*** Begin section ***

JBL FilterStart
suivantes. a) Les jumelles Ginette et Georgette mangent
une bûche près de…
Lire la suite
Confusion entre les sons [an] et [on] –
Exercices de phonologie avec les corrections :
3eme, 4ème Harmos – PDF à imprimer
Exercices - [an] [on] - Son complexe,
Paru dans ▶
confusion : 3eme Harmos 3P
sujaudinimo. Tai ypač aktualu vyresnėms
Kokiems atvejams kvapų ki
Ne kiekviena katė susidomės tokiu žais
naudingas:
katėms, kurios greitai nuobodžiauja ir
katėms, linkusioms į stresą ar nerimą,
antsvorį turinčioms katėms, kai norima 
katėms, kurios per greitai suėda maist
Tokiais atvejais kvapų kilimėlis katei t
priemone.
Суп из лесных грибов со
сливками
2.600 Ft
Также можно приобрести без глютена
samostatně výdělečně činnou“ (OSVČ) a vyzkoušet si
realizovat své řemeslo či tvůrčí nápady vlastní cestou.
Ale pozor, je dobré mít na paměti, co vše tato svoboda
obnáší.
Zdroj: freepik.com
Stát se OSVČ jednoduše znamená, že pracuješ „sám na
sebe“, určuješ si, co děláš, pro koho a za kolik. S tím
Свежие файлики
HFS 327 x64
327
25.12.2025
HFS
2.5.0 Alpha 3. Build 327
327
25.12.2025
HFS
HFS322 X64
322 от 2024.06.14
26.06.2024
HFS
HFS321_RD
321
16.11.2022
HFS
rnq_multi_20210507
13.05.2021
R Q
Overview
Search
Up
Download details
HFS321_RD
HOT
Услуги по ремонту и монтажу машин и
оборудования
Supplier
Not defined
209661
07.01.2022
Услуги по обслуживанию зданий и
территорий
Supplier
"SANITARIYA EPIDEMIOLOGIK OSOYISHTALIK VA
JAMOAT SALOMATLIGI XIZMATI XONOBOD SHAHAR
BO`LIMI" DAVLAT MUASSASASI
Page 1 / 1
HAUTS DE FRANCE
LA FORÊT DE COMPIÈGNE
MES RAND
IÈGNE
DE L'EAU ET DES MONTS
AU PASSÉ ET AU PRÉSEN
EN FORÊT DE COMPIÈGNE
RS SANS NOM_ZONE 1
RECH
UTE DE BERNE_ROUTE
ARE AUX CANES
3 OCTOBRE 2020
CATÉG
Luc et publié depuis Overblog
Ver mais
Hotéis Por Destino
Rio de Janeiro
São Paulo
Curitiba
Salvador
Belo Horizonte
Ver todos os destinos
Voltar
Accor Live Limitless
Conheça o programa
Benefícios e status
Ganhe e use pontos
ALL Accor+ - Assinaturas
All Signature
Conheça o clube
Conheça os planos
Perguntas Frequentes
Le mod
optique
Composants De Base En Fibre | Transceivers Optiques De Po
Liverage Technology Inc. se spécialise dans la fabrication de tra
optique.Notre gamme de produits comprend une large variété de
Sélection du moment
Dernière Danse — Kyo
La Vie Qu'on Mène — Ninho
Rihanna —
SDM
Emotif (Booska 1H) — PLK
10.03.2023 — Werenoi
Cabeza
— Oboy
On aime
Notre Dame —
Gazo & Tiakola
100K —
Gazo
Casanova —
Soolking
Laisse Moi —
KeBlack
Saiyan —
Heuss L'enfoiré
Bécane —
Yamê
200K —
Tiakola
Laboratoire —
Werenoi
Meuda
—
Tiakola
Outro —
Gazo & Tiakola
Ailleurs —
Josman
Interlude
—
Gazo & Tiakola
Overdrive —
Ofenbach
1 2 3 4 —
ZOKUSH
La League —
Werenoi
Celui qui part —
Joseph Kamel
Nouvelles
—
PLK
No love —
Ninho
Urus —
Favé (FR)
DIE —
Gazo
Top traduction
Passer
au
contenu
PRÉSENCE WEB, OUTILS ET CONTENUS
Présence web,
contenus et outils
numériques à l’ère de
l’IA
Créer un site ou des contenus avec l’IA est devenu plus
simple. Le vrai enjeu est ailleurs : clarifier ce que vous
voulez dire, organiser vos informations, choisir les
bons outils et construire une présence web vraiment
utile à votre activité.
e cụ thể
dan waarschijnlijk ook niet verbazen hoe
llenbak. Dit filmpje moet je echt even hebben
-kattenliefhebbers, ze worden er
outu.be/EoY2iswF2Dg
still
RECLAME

*** End section ***

**What to produce**
Every record above needs to be copied exactly.

**Solution**
JBL FilterStart
suivantes. a) Les jumelles Ginette et Georgette mangent
une bûche près de…
Lire la suite
Confusion entre les sons [an] et [on] –
Exercices de phonologie avec les corrections :
3eme, 4ème Harmos – PDF à imprimer
Exercices - [an] [on] - Son complexe,
Paru dans ▶
confusion : 3eme Harmos 3P
sujaudinimo. Tai ypač aktualu vyresnėms
Kokiems atvejams kvapų ki
Ne kiekviena katė susidomės tokiu žais
naudingas:
katėms, kurios greitai nuobodžiauja ir
katėms, linkusioms į stresą ar nerimą,
antsvorį turinčioms katėms, kai norima 
katėms, kurios per greitai suėda maist
Tokiais atvejais kvapų kilimėlis katei t
priemone.
Суп из лесных грибов со
сливками
2.600 Ft
Также можно приобрести без глютена
samostatně výdělečně činnou“ (OSVČ) a vyzkoušet si
realizovat své řemeslo či tvůrčí nápady vlastní cestou.
Ale pozor, je dobré mít na paměti, co vše tato svoboda
obnáší.
Zdroj: freepik.com
Stát se OSVČ jednoduše znamená, že pracuješ „sám na
sebe“, určuješ si, co děláš, pro koho a za kolik. S tím
Свежие файлики
HFS 327 x64
327
25.12.2025
HFS
2.5.0 Alpha 3. Build 327
327
25.12.2025
HFS
HFS322 X64
322 от 2024.06.14
26.06.2024
HFS
HFS321_RD
321
16.11.2022
HFS
rnq_multi_20210507
13.05.2021
R Q
Overview
Search
Up
Download details
HFS321_RD
HOT
Услуги по ремонту и монтажу машин и
оборудования
Supplier
Not defined
209661
07.01.2022
Услуги по обслуживанию зданий и
территорий
Supplier
"SANITARIYA EPIDEMIOLOGIK OSOYISHTALIK VA
JAMOAT SALOMATLIGI XIZMATI XONOBOD SHAHAR
BO`LIMI" DAVLAT MUASSASASI
Page 1 / 1
HAUTS DE FRANCE
LA FORÊT DE COMPIÈGNE
MES RAND
IÈGNE
DE L'EAU ET DES MONTS
AU PASSÉ ET AU PRÉSEN
EN FORÊT DE COMPIÈGNE
RS SANS NOM_ZONE 1
RECH
UTE DE BERNE_ROUTE
ARE AUX CANES
3 OCTOBRE 2020
CATÉG
Luc et publié depuis Overblog
Ver mais
Hotéis Por Destino
Rio de Janeiro
São Paulo
Curitiba
Salvador
Belo Horizonte
Ver todos os destinos
Voltar
Accor Live Limitless
Conheça o programa
Benefícios e status
Ganhe e use pontos
ALL Accor+ - Assinaturas
All Signature
Conheça o clube
Conheça os planos
Perguntas Frequentes
Le mod
optique
Composants De Base En Fibre | Transceivers Optiques De Po
Liverage Technology Inc. se spécialise dans la fabrication de tra
optique.Notre gamme de produits comprend une large variété de
Sélection du moment
Dernière Danse — Kyo
La Vie Qu'on Mène — Ninho
Rihanna —
SDM
Emotif (Booska 1H) — PLK
10.03.2023 — Werenoi
Cabeza
— Oboy
On aime
Notre Dame —
Gazo & Tiakola
100K —
Gazo
Casanova —
Soolking
Laisse Moi —
KeBlack
Saiyan —
Heuss L'enfoiré
Bécane —
Yamê
200K —
Tiakola
Laboratoire —
Werenoi
Meuda
—
Tiakola
Outro —
Gazo & Tiakola
Ailleurs —
Josman
Interlude
—
Gazo & Tiakola
Overdrive —
Ofenbach
1 2 3 4 —
ZOKUSH
La League —
Werenoi
Celui qui part —
Joseph Kamel
Nouvelles
—
PLK
No love —
Ninho
Urus —
Favé (FR)
DIE —
Gazo
Top traduction
Passer
au
contenu
PRÉSENCE WEB, OUTILS ET CONTENUS
Présence web,
contenus et outils
numériques à l’ère de
l’IA
Créer un site ou des contenus avec l’IA est devenu plus
simple. Le vrai enjeu est ailleurs : clarifier ce que vous
voulez dire, organiser vos informations, choisir les
bons outils et construire une présence web vraiment
utile à votre activité.
e cụ thể
dan waarschijnlijk ook niet verbazen hoe
llenbak. Dit filmpje moet je echt even hebben
-kattenliefhebbers, ze worden er
outu.be/EoY2iswF2Dg
still
RECLAME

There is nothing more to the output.